Thursday, July 30, 2009
Adrian & me we both love to cook as well as eat. Now we have one more member who loves to eat (I should say loves to hog) Sabrina (sabu) my daughter. As a child she was a bad eater, we had to shout for not eating and now we plead at her to stop eating.
Sabu loves Sizzlers and so do I (winkkkk). While we were in Mumbai we tried Saltimbocca Sizzlers at Poptates. The taste was little sour which we both didn’t enjoy but the steak stuffed with bacon & cheese looked yummy. Adrian brought some steak so dinner tonight is Saltimbocca Steak with mushroom sauce, Mashed potatoes & Couscous salad.
My all time favourite evening snack is the different pakodas (fritters) made from potato, onion, chilly. I normally make potato & onion but wanted to try something different so made some with cabbage & paneer. Here is the platter of hot & yummy onion, potato, cabbage & paneer pakodas.
Thursday, July 23, 2009
I just love baking as the aroma of butter & vanilla is so heavenly. Its been long I've baked any goodies so decided to make some cookies. Last week I tried baking Crunchy Oatmeal raisin cookies. Wasn’t very happy with their shapes as they came out flat but were very crunchy and tasty. I had some cornmeal stored so my search for cornmeal cookies begin and i bumped into these Italian Cornmeal cookies, “Crumiri”. Had all the ingredients in my kitchen shelf, so without wasting any time just off to bake them. Sabu was all excited to help me with the baking. She loves to cream the butter and sugar and finally she did the whole dough. Filled the dough in the pastry bag and Sabu was already with the piping bag running down with imagination as what shapes she should make. She happily piped out some ginger man, shirt, heart and various different shapes on the greased baking sheet. Baked the cookies in a preheated oven for 15 minutes and she was right next to the oven waiting impatiently for the cokies to come out of the oven. Side by side I spooned few cookie drops in another baking sheet. Few were sprinkled with pistachio powder and few I put 1 almond in the centre.
180 gms unsalted butter
140 gms sugar
2 large eggs
1 tsp vanilla essence
240 gms all purpose flour
½ tsp salt
110 gms cornmeal
Preheat oven @ 180C. Grease the cookie sheet. Cream the butter & sugar until light and pluffy, add one eggs at a time, add vanilla essence now add the dry mixture of flour, cornmeal & salt. Mix well. Put the dough in a piping bag and and pipe out V , S or any shapes you like. I made few shapes and few dropped few with a tsp and sprinkled it with pistachio powder. Bake it for 15-18 minutes. Makes 3 dozen.
Monday, July 13, 2009
We love pancakes that are drenched with maple syrup & butter. Tried many recipes but couldnt get anything closer to the pancakes from McDonalds’, just love them. Yummmm. Finally I got a recipe which is nice soft & fluffy and It’s healthy too which can be made in a jiffy. Makes 6 pancakes.Ingredients :
1 Cup Quaker Oats
1 Cup wheat Flour
1 ½ cup Skimmed Milk
¼ cup Oil
2 tbsp Sugar
2 tsp Eno salt
Put all the above ingredients in a blender or just whisk it to a smooth batter.
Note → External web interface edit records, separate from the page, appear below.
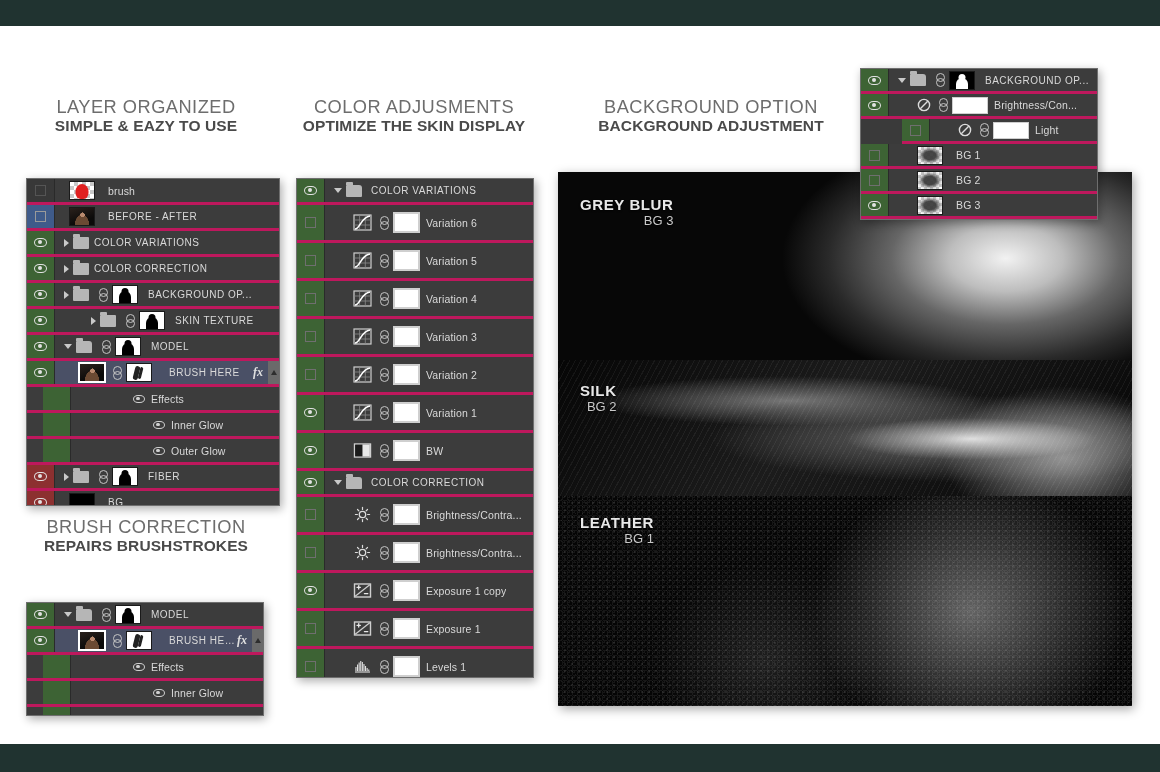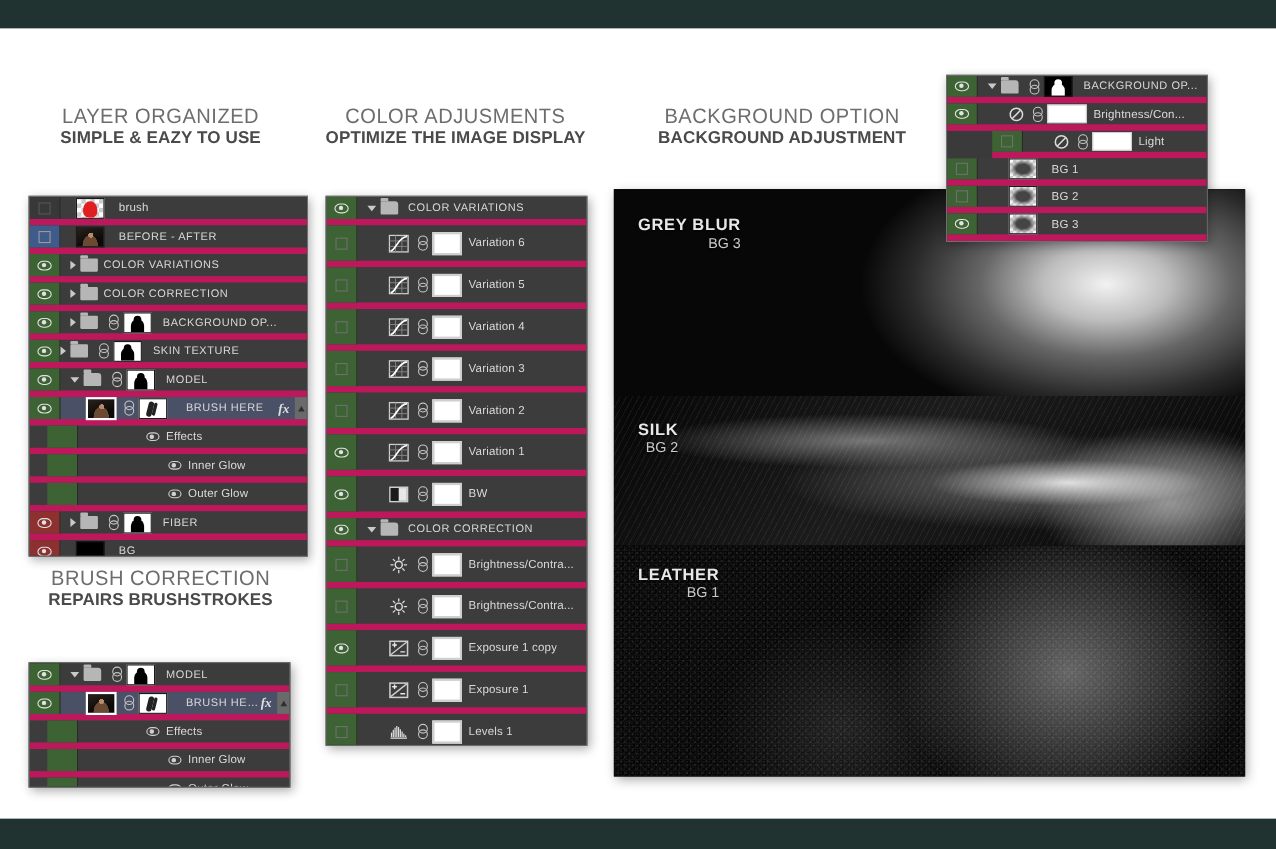--- a/index.html
+++ b/index.html
@@ -57,7 +57,7 @@
   .ps-row {
     display: flex; align-items: flex-end;
     height: 26px;
-    border-bottom: 6px solid #be185d;
+    border-bottom: 3px solid #be185d;
     background: #3c3c3c;
     position: relative;
   }

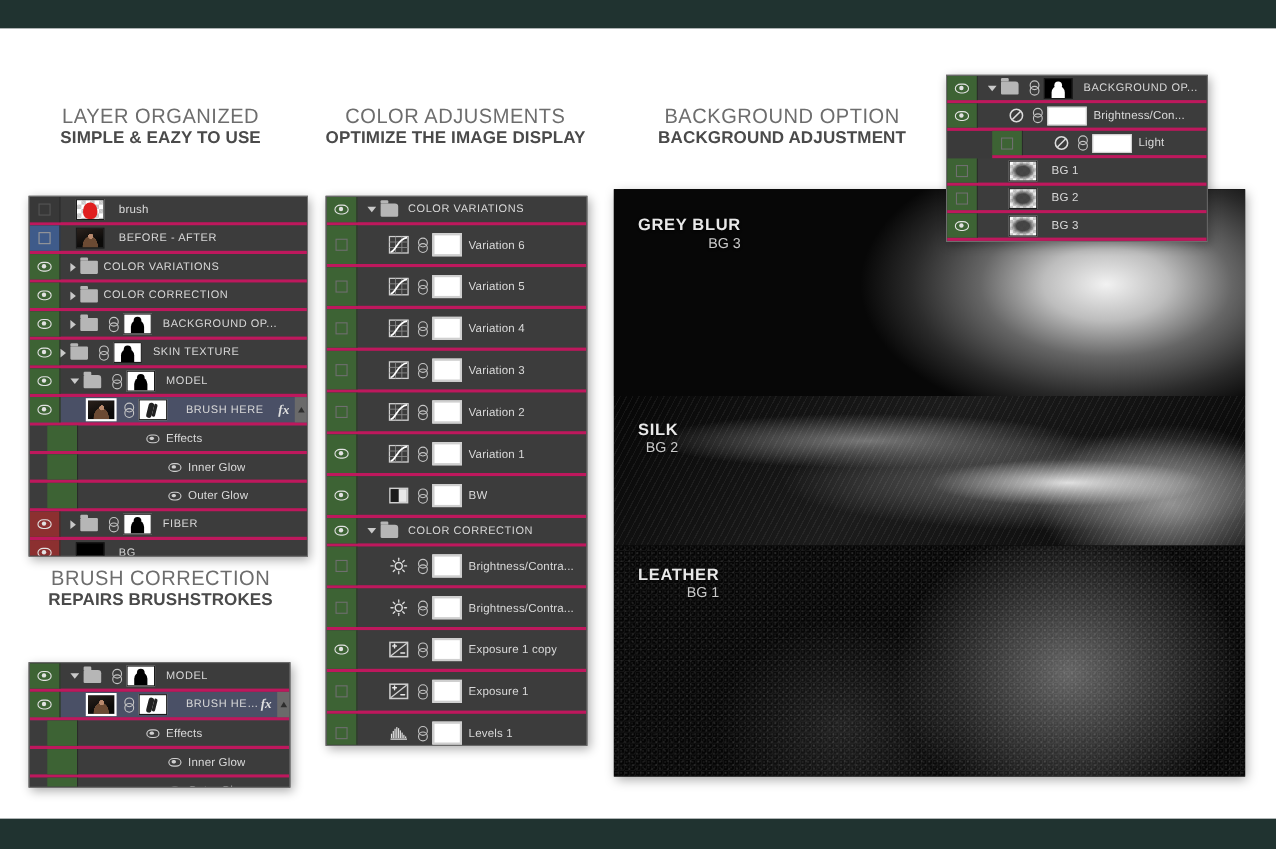--- a/index.html
+++ b/index.html
@@ -350,7 +350,7 @@
 
   <div class="heading" style="left:296px; top:70px; width:236px;">
     <span class="h-line1">COLOR ADJUSMENTS</span>
-    <span class="h-line2">OPTIMIZE THE IMAGE DISPLAY</span>
+    <span class="h-line2">OPTIMIZE THE SKIN DISPLAY</span>
   </div>
 
   <div class="heading" style="left:588px; top:70px; width:246px;">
Take 2 big serving spoonful of batter and put it on a hot non stick pan for 2-3 minutes until it starts blistering now turn the other side and leave it for another minute. Serve the pancakes with butter and maple syrup. If you don’t have maple syrup you can also enjoy it with some chocolate syrup or just apply any jam that you prefer and enjoy…….. What a delicious healthy breakfast.